The Other Side of the Fiscal Crisis

The inevitable consequences of New Mexico’s profoundly unwise expansion of Medicaid are coming into sharper focus. But fiscal policy has two components: expenditures and revenue. And serious pressure is starting to build on the cash side of New Mexico’s budget.

The Land of Enchantment isn’t alone. Energy-dependent states and provinces are feeling the pain:

* In Oklahoma, the governor has “ordered state agencies … to prepare to cut nonessential expenses by 10 percent.”

* Wyoming’s Consensus Revenue Estimating Group has “calculated projected losses through June 2018” of $617 million.

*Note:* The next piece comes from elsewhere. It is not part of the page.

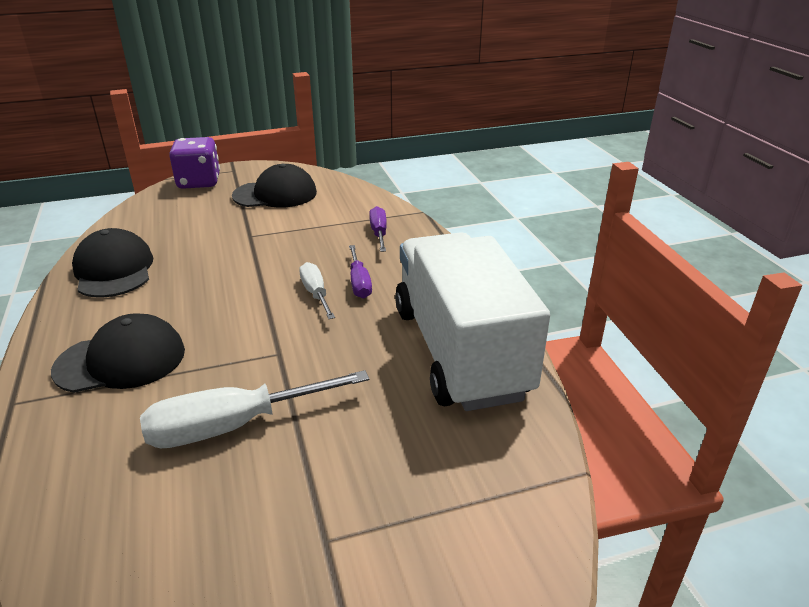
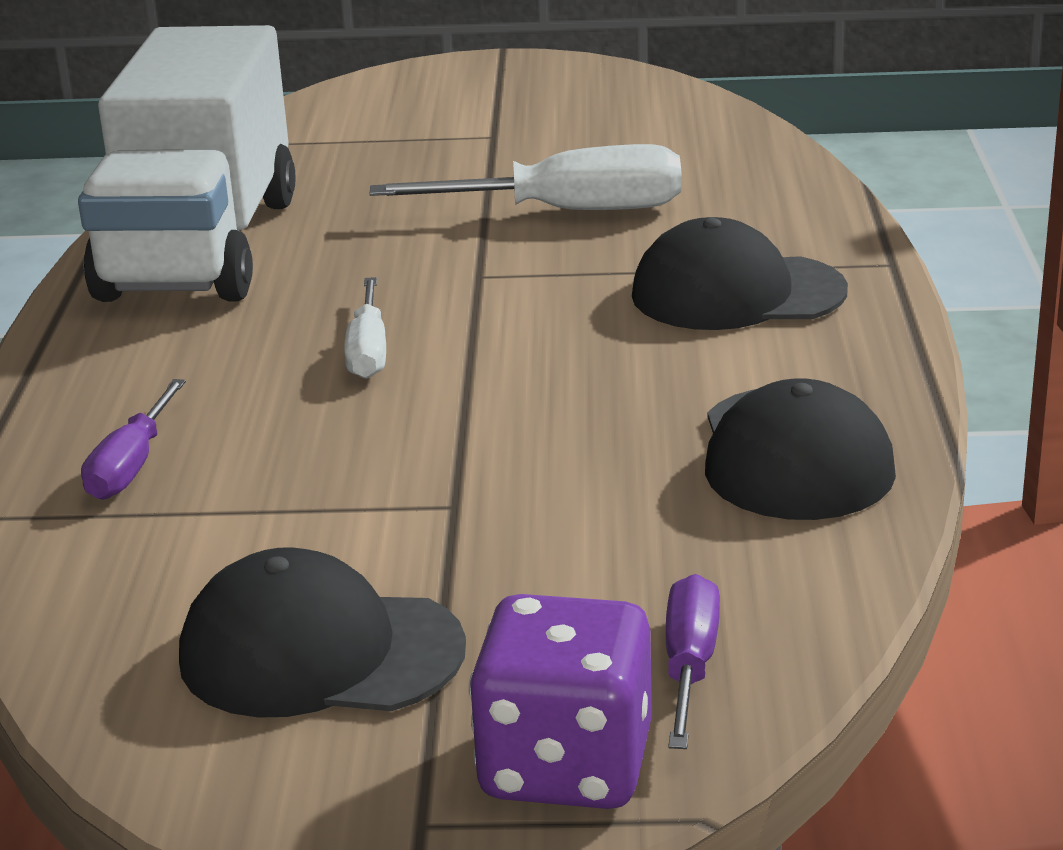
camera: 160 degrees left, 5 degrees down
(359, 283) = (271, 359): purple screwdriver -> purple screwdriver (690, 664)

* Alaska is facing down a $3 billion deficit, and legislators are examining the incentives the state uses “to get companies to come to Alaska, produce oil and gas, and generate jobs and economic activity.”

* Alberta is projecting “a record deficit on falling revenue.”

It appears that austerity (being rather generous with the term) will remain the standard operating procedure for New Mexico’s budget:


But while spending has been fairly flat in recent years, a two-decade perspective reveals a very different trend. Between 1993 and 2013, per capita, inflation-adjusted spending in New Mexico rose by 47.5 percent:


There appears to be a lot of room in the budget for right-sizing. Pro-taxpayer legislators should get to work on what programs and bureaucracies to cut, combine, contract, compress, and condense.